Write out the data again exactly, skipping every picture.

Start of Exercise materials

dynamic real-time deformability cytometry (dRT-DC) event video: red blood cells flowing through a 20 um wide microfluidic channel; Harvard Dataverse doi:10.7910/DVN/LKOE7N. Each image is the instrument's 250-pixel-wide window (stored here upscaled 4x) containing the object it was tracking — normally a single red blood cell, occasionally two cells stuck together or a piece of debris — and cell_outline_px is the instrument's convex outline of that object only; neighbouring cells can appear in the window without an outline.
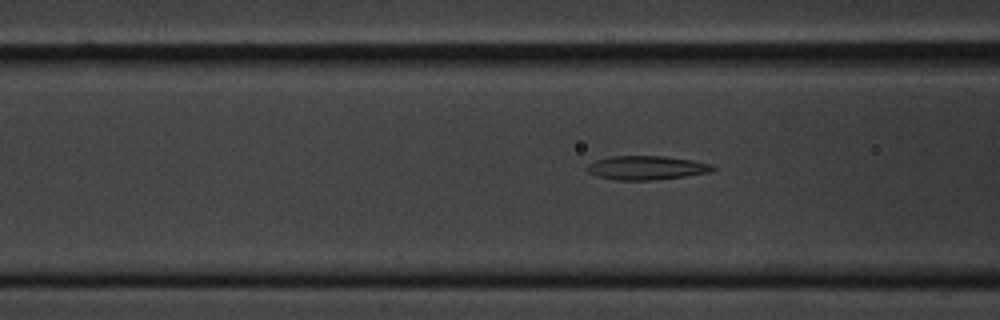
{"species": "common noctule bat (a hibernating species)", "species_latin": "Nyctalus noctula", "temperature_condition": "cold", "stored_images_in_passage": 8, "camera_frame_rate_fps": 3000, "um_per_image_px": 0.085, "animal": {"sex": "male", "body_mass_g": 20.1, "forearm_length_mm": 53.5}, "frame": {"image": 1, "passage_image": 8, "time_ms": 9.0, "image_size_px": [1000, 320], "cell_outline_px": [[716, 168], [708, 172], [684, 176], [652, 180], [616, 180], [596, 176], [588, 172], [588, 164], [596, 160], [612, 156], [664, 156], [692, 160], [712, 164]], "centroid_in_image_um": [54.94, 14.26], "position_along_channel_um": 111.7, "area_um2": 17.34}}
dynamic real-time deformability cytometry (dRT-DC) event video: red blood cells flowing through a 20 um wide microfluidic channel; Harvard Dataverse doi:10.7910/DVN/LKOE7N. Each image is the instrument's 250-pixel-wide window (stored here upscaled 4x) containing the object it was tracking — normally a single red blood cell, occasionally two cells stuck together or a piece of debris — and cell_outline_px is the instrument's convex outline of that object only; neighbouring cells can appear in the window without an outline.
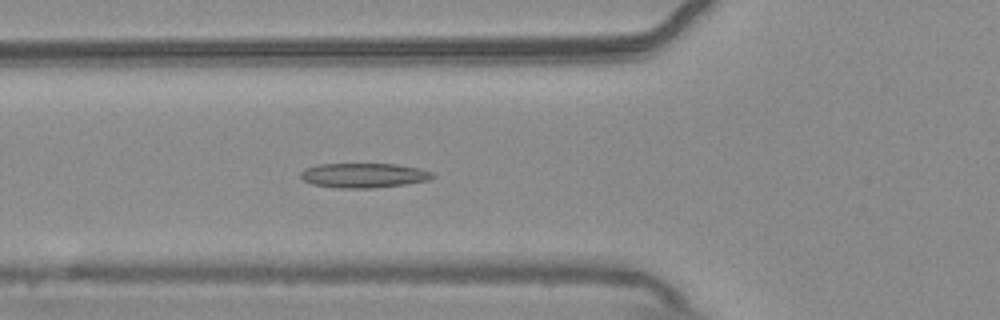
{"species": "common noctule bat (a hibernating species)", "species_latin": "Nyctalus noctula", "temperature_condition": "warm", "stored_images_in_passage": 53, "camera_frame_rate_fps": 3000, "um_per_image_px": 0.085, "animal": {"sex": "male", "body_mass_g": 20.4}, "frame": {"image": 1, "passage_image": 19, "time_ms": 6.0, "image_size_px": [1000, 320], "cell_outline_px": [[436, 176], [428, 180], [404, 184], [372, 188], [340, 188], [312, 184], [304, 180], [300, 176], [300, 172], [304, 168], [316, 164], [396, 164], [420, 168], [432, 172]], "centroid_in_image_um": [30.9, 14.9], "position_along_channel_um": 94.9, "area_um2": 18.96}}
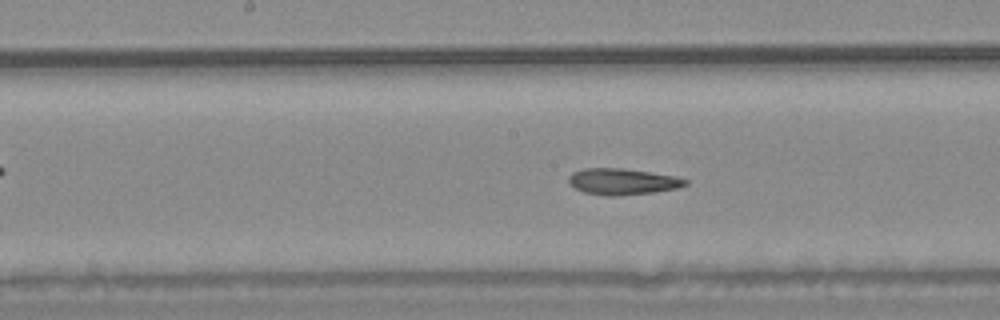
{"frame": {"image": 2, "passage_image": 27, "time_ms": 8.667, "image_size_px": [1000, 320], "cell_outline_px": [[688, 184], [680, 188], [656, 192], [616, 196], [608, 196], [584, 192], [568, 184], [568, 176], [572, 172], [584, 168], [620, 168], [676, 176], [688, 180]], "centroid_in_image_um": [52.92, 15.44], "position_along_channel_um": 195.3, "area_um2": 17.98}}
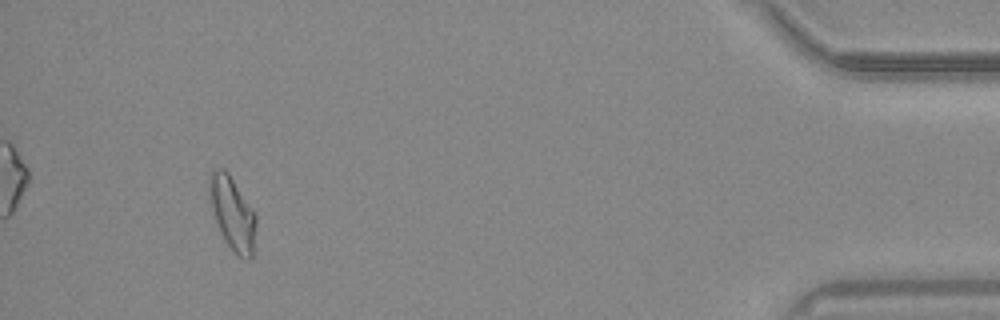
{"frame": {"image": 3, "passage_image": 50, "time_ms": 16.333, "image_size_px": [1000, 320], "cell_outline_px": [[256, 224], [252, 256], [248, 260], [244, 260], [228, 244], [216, 220], [212, 208], [208, 192], [208, 176], [216, 168], [224, 168], [228, 172], [256, 216]], "centroid_in_image_um": [19.74, 18.09], "position_along_channel_um": 415.5, "area_um2": 19.31}, "authors_computed_cell_mechanics": {"area_um2": 18.785, "velocity_mm_per_s": 3.749, "shape_relaxation_time_tau1_ms": 10.1455, "shape_relaxation_time_tau2_ms": 3.868, "deformation_change_tau1": 0.2217, "deformation_change_tau2": 0.1073}}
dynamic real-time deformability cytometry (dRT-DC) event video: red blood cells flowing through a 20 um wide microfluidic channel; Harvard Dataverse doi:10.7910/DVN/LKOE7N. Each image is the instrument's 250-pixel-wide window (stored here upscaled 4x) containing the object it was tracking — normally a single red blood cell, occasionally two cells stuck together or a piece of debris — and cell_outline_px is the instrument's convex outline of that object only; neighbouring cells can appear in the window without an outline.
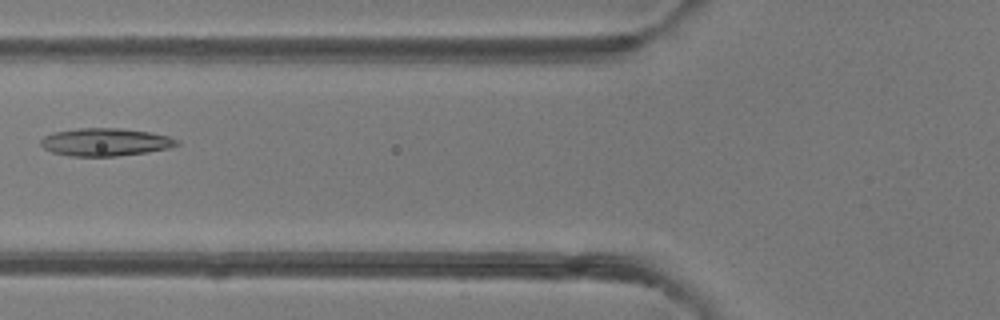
{"species": "common noctule bat (a hibernating species)", "species_latin": "Nyctalus noctula", "temperature_condition": "room temperature", "stored_images_in_passage": 6, "camera_frame_rate_fps": 3000, "um_per_image_px": 0.085, "animal": {"sex": "female"}, "frame": {"image": 1, "passage_image": 5, "time_ms": 4.667, "image_size_px": [1000, 320], "cell_outline_px": [[180, 144], [168, 148], [144, 152], [116, 156], [68, 156], [52, 152], [44, 148], [40, 144], [40, 140], [44, 136], [52, 132], [80, 128], [120, 128], [148, 132], [168, 136], [180, 140]], "centroid_in_image_um": [8.92, 12.07], "position_along_channel_um": 116.9, "area_um2": 21.96}}
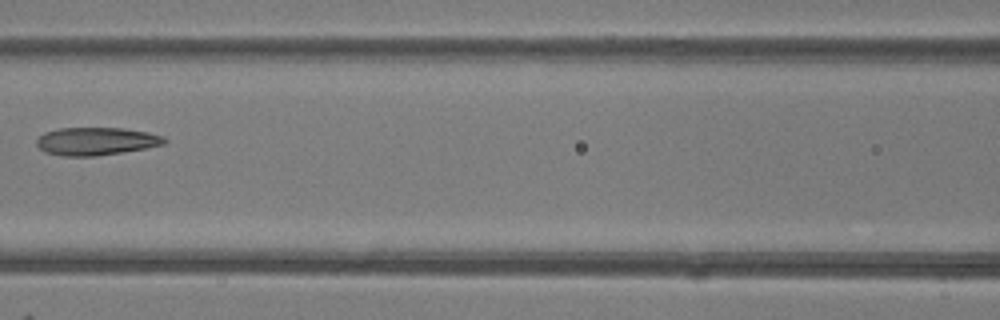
{"frame": {"image": 2, "passage_image": 6, "time_ms": 5.667, "image_size_px": [1000, 320], "cell_outline_px": [[168, 140], [164, 144], [144, 148], [96, 156], [64, 156], [44, 152], [36, 144], [36, 140], [44, 132], [60, 128], [124, 128], [148, 132], [164, 136]], "centroid_in_image_um": [8.17, 12.0], "position_along_channel_um": 158.4, "area_um2": 20.69}}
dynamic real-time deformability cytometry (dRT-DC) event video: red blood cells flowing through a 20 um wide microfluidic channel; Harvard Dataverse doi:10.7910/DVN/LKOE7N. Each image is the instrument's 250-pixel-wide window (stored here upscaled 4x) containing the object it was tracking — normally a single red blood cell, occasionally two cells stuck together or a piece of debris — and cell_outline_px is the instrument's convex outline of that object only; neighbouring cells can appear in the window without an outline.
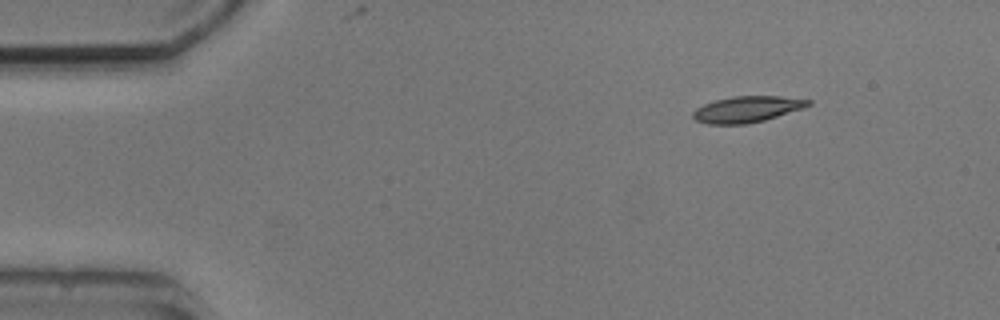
{"species": "common noctule bat (a hibernating species)", "species_latin": "Nyctalus noctula", "temperature_condition": "cold", "stored_images_in_passage": 6, "segment_of_instrument_passage": [2, 2], "camera_frame_rate_fps": 3000, "um_per_image_px": 0.085, "animal": {"sex": "male", "body_mass_g": 20.5, "forearm_length_mm": 52.5}, "frame": {"image": 1, "passage_image": 6, "time_ms": 6.333, "image_size_px": [1000, 320], "cell_outline_px": [[812, 104], [804, 108], [764, 120], [748, 124], [708, 124], [696, 120], [692, 116], [692, 112], [696, 108], [704, 104], [716, 100], [732, 96], [780, 96], [812, 100]], "centroid_in_image_um": [63.51, 9.28], "position_along_channel_um": 21.5, "area_um2": 17.57}}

End of Exercise materials

§ Exercise solution:
dynamic real-time deformability cytometry (dRT-DC) event video: red blood cells flowing through a 20 um wide microfluidic channel; Harvard Dataverse doi:10.7910/DVN/LKOE7N. Each image is the instrument's 250-pixel-wide window (stored here upscaled 4x) containing the object it was tracking — normally a single red blood cell, occasionally two cells stuck together or a piece of debris — and cell_outline_px is the instrument's convex outline of that object only; neighbouring cells can appear in the window without an outline.
{"species": "common noctule bat (a hibernating species)", "species_latin": "Nyctalus noctula", "temperature_condition": "cold", "stored_images_in_passage": 8, "camera_frame_rate_fps": 3000, "um_per_image_px": 0.085, "animal": {"sex": "male", "body_mass_g": 20.1, "forearm_length_mm": 53.5}, "frame": {"image": 1, "passage_image": 8, "time_ms": 9.0, "image_size_px": [1000, 320], "cell_outline_px": [[716, 168], [708, 172], [684, 176], [652, 180], [616, 180], [596, 176], [588, 172], [588, 164], [596, 160], [612, 156], [664, 156], [692, 160], [712, 164]], "centroid_in_image_um": [54.94, 14.26], "position_along_channel_um": 111.7, "area_um2": 17.34}}
dynamic real-time deformability cytometry (dRT-DC) event video: red blood cells flowing through a 20 um wide microfluidic channel; Harvard Dataverse doi:10.7910/DVN/LKOE7N. Each image is the instrument's 250-pixel-wide window (stored here upscaled 4x) containing the object it was tracking — normally a single red blood cell, occasionally two cells stuck together or a piece of debris — and cell_outline_px is the instrument's convex outline of that object only; neighbouring cells can appear in the window without an outline.
{"species": "common noctule bat (a hibernating species)", "species_latin": "Nyctalus noctula", "temperature_condition": "warm", "stored_images_in_passage": 53, "camera_frame_rate_fps": 3000, "um_per_image_px": 0.085, "animal": {"sex": "male", "body_mass_g": 20.4}, "frame": {"image": 1, "passage_image": 19, "time_ms": 6.0, "image_size_px": [1000, 320], "cell_outline_px": [[436, 176], [428, 180], [404, 184], [372, 188], [340, 188], [312, 184], [304, 180], [300, 176], [300, 172], [304, 168], [316, 164], [396, 164], [420, 168], [432, 172]], "centroid_in_image_um": [30.9, 14.9], "position_along_channel_um": 94.9, "area_um2": 18.96}}
{"frame": {"image": 2, "passage_image": 27, "time_ms": 8.667, "image_size_px": [1000, 320], "cell_outline_px": [[688, 184], [680, 188], [656, 192], [616, 196], [608, 196], [584, 192], [568, 184], [568, 176], [572, 172], [584, 168], [620, 168], [676, 176], [688, 180]], "centroid_in_image_um": [52.92, 15.44], "position_along_channel_um": 195.3, "area_um2": 17.98}}
{"frame": {"image": 3, "passage_image": 50, "time_ms": 16.333, "image_size_px": [1000, 320], "cell_outline_px": [[256, 224], [252, 256], [248, 260], [244, 260], [228, 244], [216, 220], [212, 208], [208, 192], [208, 176], [216, 168], [224, 168], [228, 172], [256, 216]], "centroid_in_image_um": [19.74, 18.09], "position_along_channel_um": 415.5, "area_um2": 19.31}, "authors_computed_cell_mechanics": {"area_um2": 18.785, "velocity_mm_per_s": 3.749, "shape_relaxation_time_tau1_ms": 10.1455, "shape_relaxation_time_tau2_ms": 3.868, "deformation_change_tau1": 0.2217, "deformation_change_tau2": 0.1073}}
dynamic real-time deformability cytometry (dRT-DC) event video: red blood cells flowing through a 20 um wide microfluidic channel; Harvard Dataverse doi:10.7910/DVN/LKOE7N. Each image is the instrument's 250-pixel-wide window (stored here upscaled 4x) containing the object it was tracking — normally a single red blood cell, occasionally two cells stuck together or a piece of debris — and cell_outline_px is the instrument's convex outline of that object only; neighbouring cells can appear in the window without an outline.
{"species": "common noctule bat (a hibernating species)", "species_latin": "Nyctalus noctula", "temperature_condition": "room temperature", "stored_images_in_passage": 6, "camera_frame_rate_fps": 3000, "um_per_image_px": 0.085, "animal": {"sex": "female"}, "frame": {"image": 1, "passage_image": 5, "time_ms": 4.667, "image_size_px": [1000, 320], "cell_outline_px": [[180, 144], [168, 148], [144, 152], [116, 156], [68, 156], [52, 152], [44, 148], [40, 144], [40, 140], [44, 136], [52, 132], [80, 128], [120, 128], [148, 132], [168, 136], [180, 140]], "centroid_in_image_um": [8.92, 12.07], "position_along_channel_um": 116.9, "area_um2": 21.96}}
{"frame": {"image": 2, "passage_image": 6, "time_ms": 5.667, "image_size_px": [1000, 320], "cell_outline_px": [[168, 140], [164, 144], [144, 148], [96, 156], [64, 156], [44, 152], [36, 144], [36, 140], [44, 132], [60, 128], [124, 128], [148, 132], [164, 136]], "centroid_in_image_um": [8.17, 12.0], "position_along_channel_um": 158.4, "area_um2": 20.69}}
dynamic real-time deformability cytometry (dRT-DC) event video: red blood cells flowing through a 20 um wide microfluidic channel; Harvard Dataverse doi:10.7910/DVN/LKOE7N. Each image is the instrument's 250-pixel-wide window (stored here upscaled 4x) containing the object it was tracking — normally a single red blood cell, occasionally two cells stuck together or a piece of debris — and cell_outline_px is the instrument's convex outline of that object only; neighbouring cells can appear in the window without an outline.
{"species": "common noctule bat (a hibernating species)", "species_latin": "Nyctalus noctula", "temperature_condition": "cold", "stored_images_in_passage": 6, "segment_of_instrument_passage": [2, 2], "camera_frame_rate_fps": 3000, "um_per_image_px": 0.085, "animal": {"sex": "male", "body_mass_g": 20.5, "forearm_length_mm": 52.5}, "frame": {"image": 1, "passage_image": 6, "time_ms": 6.333, "image_size_px": [1000, 320], "cell_outline_px": [[812, 104], [804, 108], [764, 120], [748, 124], [708, 124], [696, 120], [692, 116], [692, 112], [696, 108], [704, 104], [716, 100], [732, 96], [780, 96], [812, 100]], "centroid_in_image_um": [63.51, 9.28], "position_along_channel_um": 21.5, "area_um2": 17.57}}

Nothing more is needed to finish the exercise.